MADISON (WKOW) -- As tech companies take action to stop political threats and violence generated online, the role of social media in perpetuating politically-motivated violence is highlighted.
Apple and Google have both removed the Parler app from app stores this weekend, saying it's a home to violent threats and calls for illegal activity. Apple said it warned Parler, but didn't see an adequate response.
Meanwhile, Amazon is also suspending the app from its web hosting service, which means Parler will go offline until it finds a new service. The social media network had become popular among conservatives, as an alternative to Twitter and Facebook.
President Trump is now banned from Twitter for life because of his tweets surrounding the attack on the U.S. Capitol. Facebook, Instagram, Twitch and Snapchat also all suspended his accounts, at least temporarily.
Many conservatives have questioned the ban, but political science experts say the move isn't illegal.
"Some people are talking about this as a freedom of speech issue, a First Amendment issue. It really isn't. The First Amendment is to prevent the government from censoring our speech. It doesn't say anything about private companies," said UW-Madison political science professor David Canon.
All this has put a spotlight on the role social media has played in helping people organize, plan and execute illegal activity.

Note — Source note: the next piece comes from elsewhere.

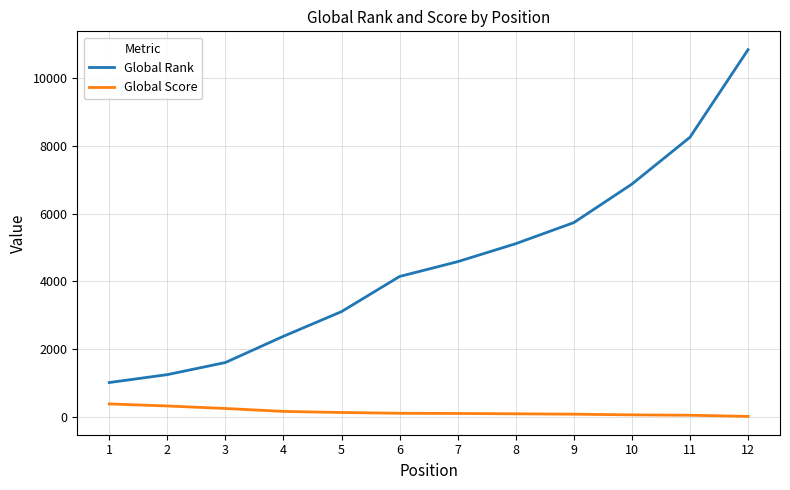

What value does the Global Rank series have at 12, to the nearest 10?

10850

Experts say even though social media has been around for more than a decade, laws and regulations have not kept up with how it's used.
"Going all the way back to the printing press on up, there's been a lag time of the technology being invented and then rules put in place on how that technology is used. We haven't had that with social media, so the idea of what types of restrictions can you put on, how do you put on restrictions if you can, who owns the bandwidth that's being used, is something that we're in the process literally of figuring out right now," said Don Stanley.
Stanley is a faculty associate in UW-Madison's Life Sciences Communications department, teaching courses on social media.
Stanley said as he monitored what was going on at the Capitol, he saw some of the people involved in the attack had used social media to coordinate things like which entrances to the Capitol had the least police at certain times.